What you should do:
Reproduce the data exactly as given, except for any images.

[JSON cuboid outputs]
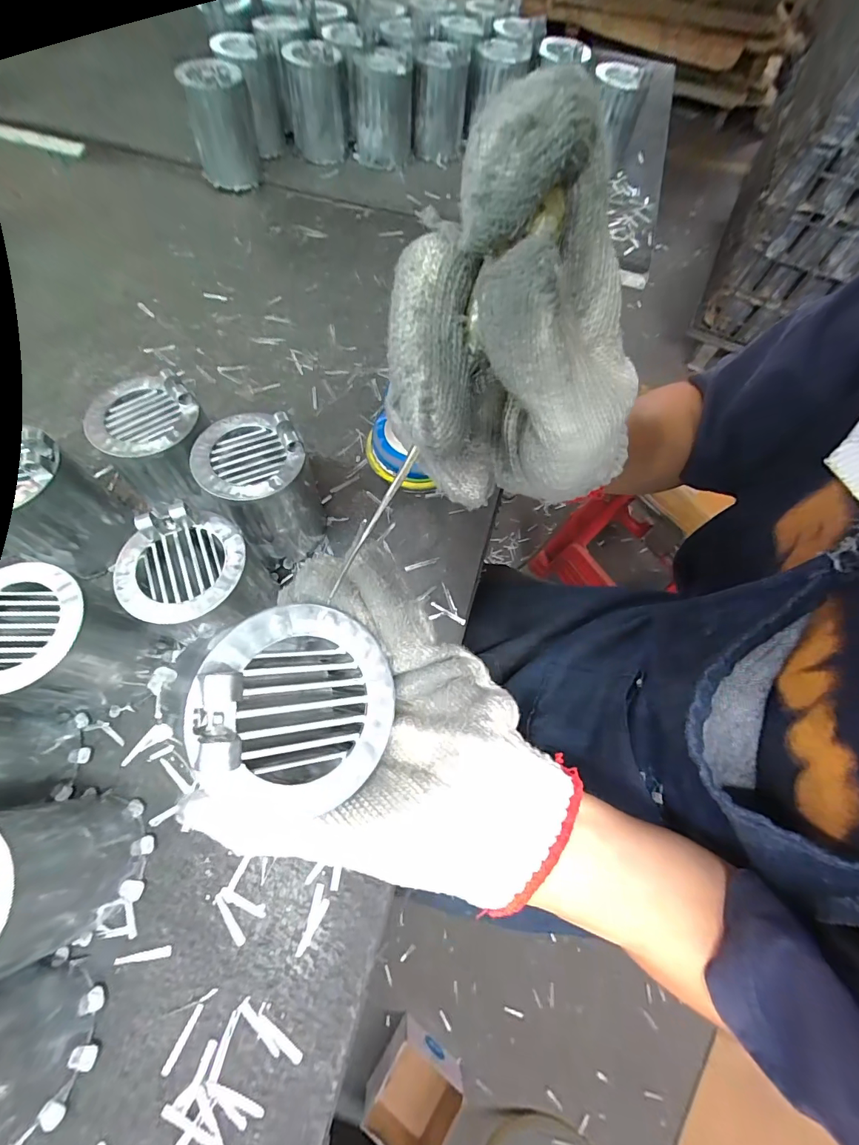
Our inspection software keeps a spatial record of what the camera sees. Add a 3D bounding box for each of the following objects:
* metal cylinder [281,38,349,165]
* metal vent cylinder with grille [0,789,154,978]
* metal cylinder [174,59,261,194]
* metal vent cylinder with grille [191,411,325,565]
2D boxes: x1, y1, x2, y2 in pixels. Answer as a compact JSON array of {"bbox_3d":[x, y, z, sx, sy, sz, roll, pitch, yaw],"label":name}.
[{"bbox_3d":[-0.183,-0.768,0.704,0.093,0.121,0.113,-12,67,-8],"label":"metal cylinder"},{"bbox_3d":[-0.254,0.192,0.265,0.091,0.116,0.091,-22,69,-13],"label":"metal vent cylinder with grille"},{"bbox_3d":[-0.309,-0.667,0.637,0.092,0.134,0.072,-15,67,-10],"label":"metal cylinder"},{"bbox_3d":[-0.145,-0.069,0.385,0.084,0.121,0.089,-18,68,-11],"label":"metal vent cylinder with grille"}]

Answer area:
Our inspection software keeps a spatial record of what the camera sees. Add a 3D bounding box for each of the following objects:
* metal cylinder [281,38,349,165]
* metal vent cylinder with grille [0,789,154,978]
* metal cylinder [174,59,261,194]
* metal vent cylinder with grille [191,411,325,565]
2D boxes: x1, y1, x2, y2 in pixels. Answer as a compact JSON array of {"bbox_3d":[x, y, z, sx, sy, sz, roll, pitch, yaw],"label":name}.
[{"bbox_3d":[-0.183,-0.768,0.704,0.093,0.121,0.113,-12,67,-8],"label":"metal cylinder"},{"bbox_3d":[-0.254,0.192,0.265,0.091,0.116,0.091,-22,69,-13],"label":"metal vent cylinder with grille"},{"bbox_3d":[-0.309,-0.667,0.637,0.092,0.134,0.072,-15,67,-10],"label":"metal cylinder"},{"bbox_3d":[-0.145,-0.069,0.385,0.084,0.121,0.089,-18,68,-11],"label":"metal vent cylinder with grille"}]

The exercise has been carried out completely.